EXERCISE. Please reproduce word for word the passage of the wooden flower instructions between "Wooden flowers make" and "make some flowers.", inclusive.

How to make Wooden Flowers

By

Tom Hight
Northwest Oklahoma Woodturners

Wooden flowers make great gifts for Mother’s Day, Valentine’s Day, and many other occasions.  They are easy to make and are very appreciated by the recipient.  They look nice in bunches or as a single flower.  They can be all one size or many sizes.  They also look nice displayed in a vase. Let’s get started and make some flowers.
 

1.  Start with a dowel about 4 to 4½” inches in length.  Use the skew chisel to true the dowel, so the flowers don’t come out lopsided.  For larger flowers use 5/8”, 3/4” or 7/8” dowels.  For smaller flowers use 5/8” or 1/2” dowels.  I normally use Poplar dowels because they are softer and turn easily.  

 
 

2.  Use permanent markers to color the end of the dowel.  When coloring, hold the tip of the marker slightly downward.  Orange will be the color of the underside of the petals, and yellow will be the color of the top of the outer petals.  Green will eventually become the color of the bud.

 

 

 
     

3.  Use the short end of the skew chisel on the end grain of the dowel.  Get a cut about 1/16” started and push the cut back on the dowel about 1/2”.   This will create the outer petal ring.

 

 

 

 
     

4.  With the lathe running, color the outside petals yellow.  It will look best if you color all the wood leaving no bare wood showing.  After coloring the outside petals, color the rest of the dowel orange.  This will become the primary color for the rest of the flower.

 

 

   

5.  Again, using the short end of the skew, get a 1/16” cut started at the end of the dowel and form the next row of petals.  Color the petals and tip of the dowel as you go.   Continue this process until the whole flower is covered with petals.

 

 

   

6.  After the petals have been formed, color the center of the flower yellow (the same color as the outside petal ring).

 
     

7.  After completing the top of the flower, use a small detail or spindle gouge and form the bud portion of the flower to an ogee shape.  Leave the portion that will become the stem about one-quarter inch in diameter.

 
     

8.  Texture and color the bud portion of the flower green at this time.

ENTRIES.
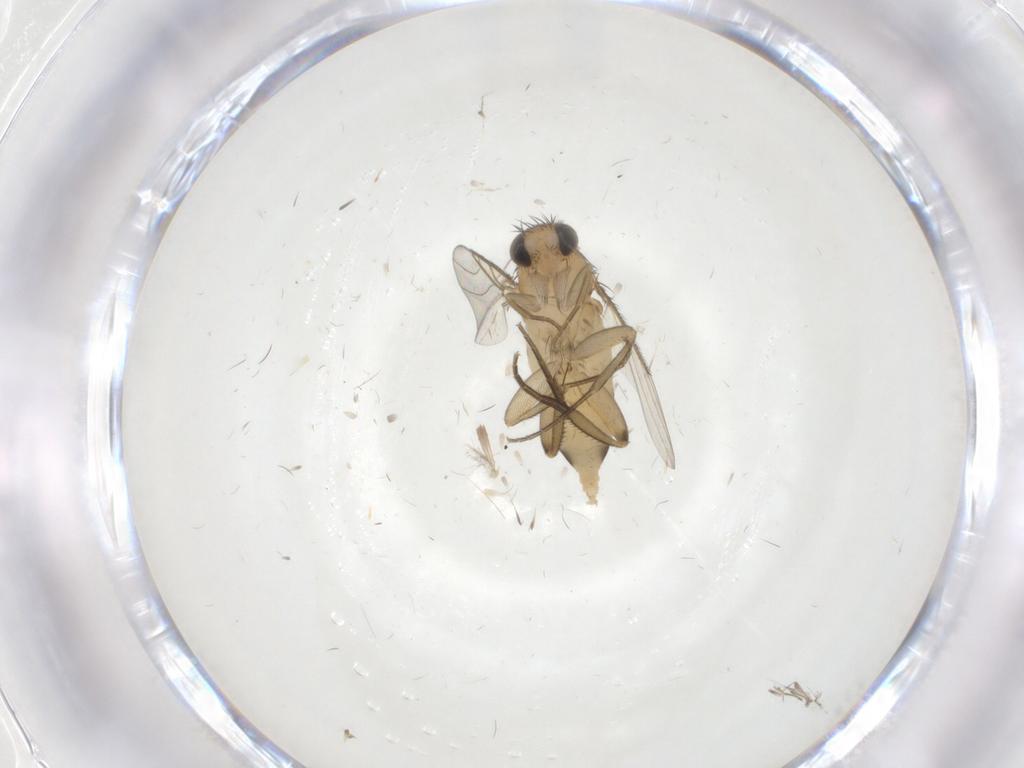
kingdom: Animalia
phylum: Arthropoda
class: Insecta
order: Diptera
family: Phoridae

--

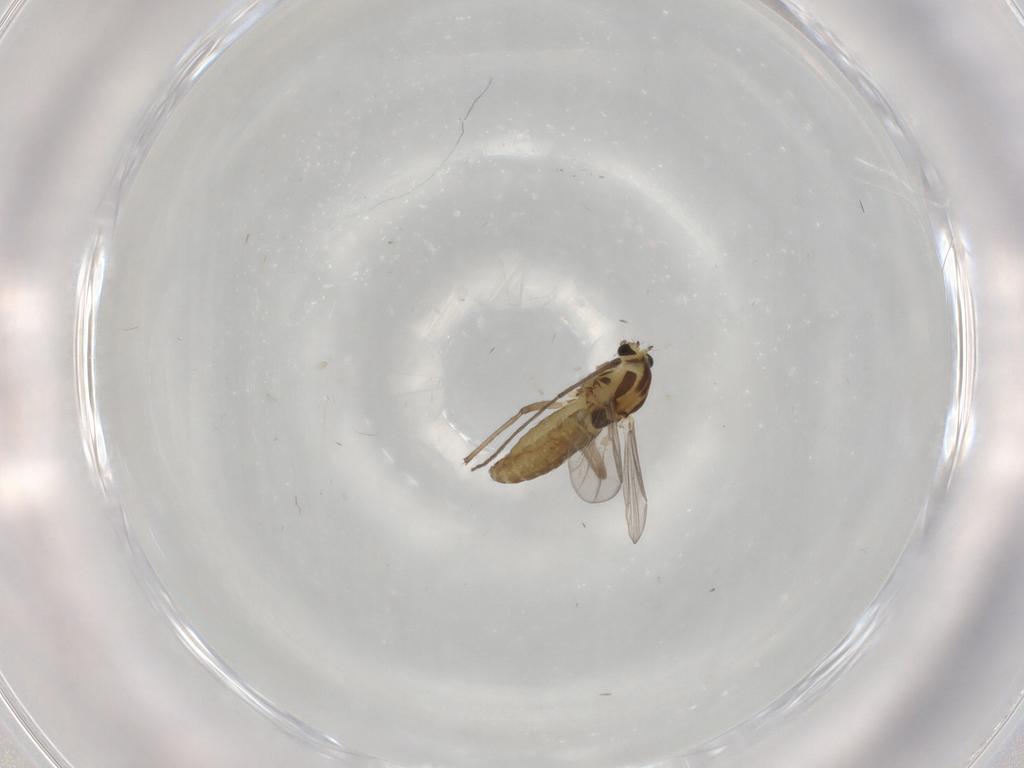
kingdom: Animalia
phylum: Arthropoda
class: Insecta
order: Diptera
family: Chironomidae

TASK OUTPUT.
Wooden flowers make great gifts for Mother’s Day, Valentine’s Day, and many other occasions.  They are easy to make and are very appreciated by the recipient.  They look nice in bunches or as a single flower.  They can be all one size or many sizes.  They also look nice displayed in a vase. Let’s get started and make some flowers.